González made a career by repainting press photographs of Colombia’s presidents, massacres, and public mourning in a visual language borrowed from cheap prints and domestic décor. Her work treated press images as familiar objects. She replicated them, often in a purposefully garish style—revealing how a society learns to live with the spectacle of its own violence.

London’s Barbican Centre is about to mount the artist’s first U.K. retrospective from February 25th to May 10th, featuring more than 150 works by the artist. Her first U.S. retrospective was mounted by the Perez Art Museum Miami in 2019, and a previous retrospective traveled to the Museo Reina Sofia, Madrid, and the KW Institute of Contemporary Art, Berlin.
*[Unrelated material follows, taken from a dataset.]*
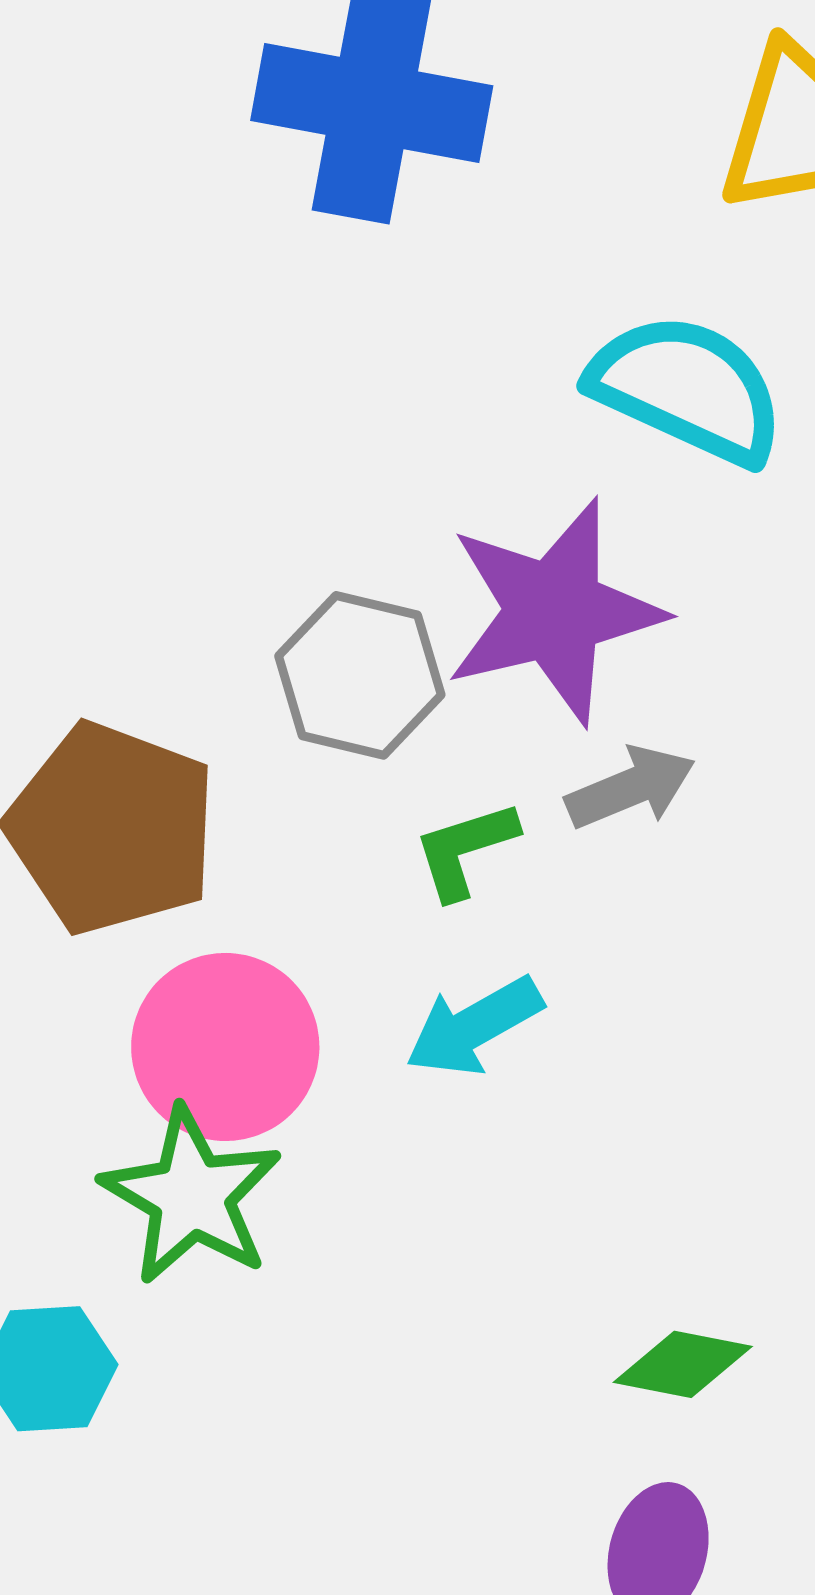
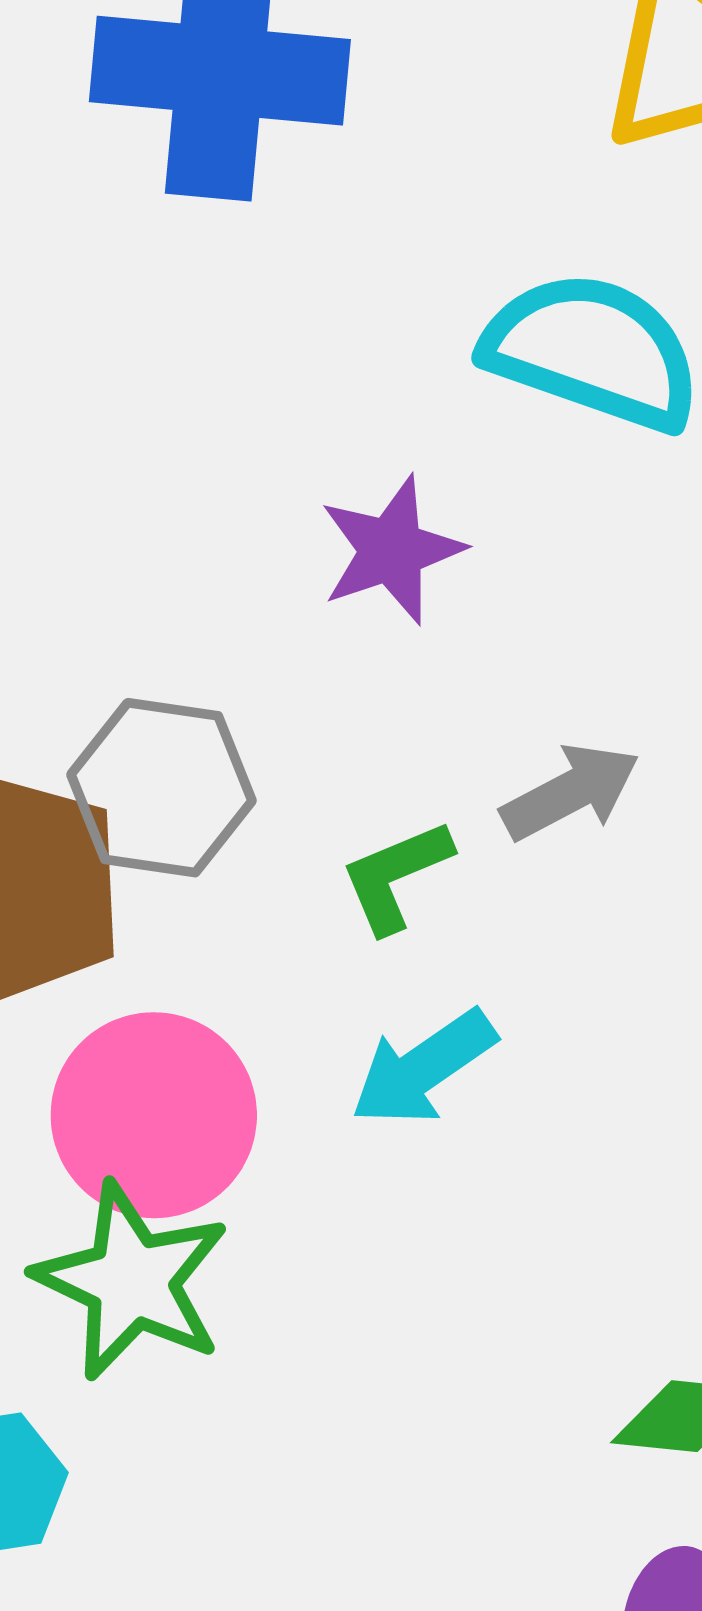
purple star: (554, 611) -> (391, 550), moved, size x0.6
gray hexagon: (360, 675) -> (161, 788), moved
“Through her powerful and often vividly colored paintings, she preserved the memory of events and victims that were frequently absent from official histories,” Galerie Peter Kilchmann wrote on Instagram, announcing the artist’s passing.

Born in 1932 in Bucaramanga, Colombia, González came of age during La Violencia, a period of violent political upheaval in her home country during the 1940s and ’50s. She briefly pursued architecture at the National University of Colombia before dropping out. Instead, she enrolled at the University of the Andes to study graphic design—one of just 90 women at the university. She graduated with a bachelor’s in fine arts in 1962.

In the early 1960s and ’70s, González gained fame for her reproductions of masterpieces by Raphael and Leonardo da Vinci, rendered in a deliberately flattened, off-key style. These subversive works led critics to group her with Pop Art, though González herself rejected the label. Another widely discussed painting, Suicidas del Sisga (1965), depicted a young couple who leapt into the Sisga Dam after believing they could not preserve their purity in life, marking her early turn toward the tragic undercurrents of Colombian society.

“I was always the transgressor; Beatriz González, the controversial artist; I was repeatedly saddled with that adjective,” she told ArtNexus. “I didn’t like the word controversial all that much.”

González’s work took a dramatic turn in 1985, following the M-19 guerrilla attack on the Palace of Justice in Bogotá. The event left 94 people dead and went down in history as one of the most tragic events in contemporary Colombian history. From then on, her work focused almost exclusively on political imagery, depicting mothers weeping following the Las Delicias massacre in 1996, for instance. This macabre tone carried into the 2000s. For instance, for the installation Auras anónimas (2023) González printed silhouettes of workers carrying corpses on more than 8,000 wall niches at the Central Cemetery in Bogotá.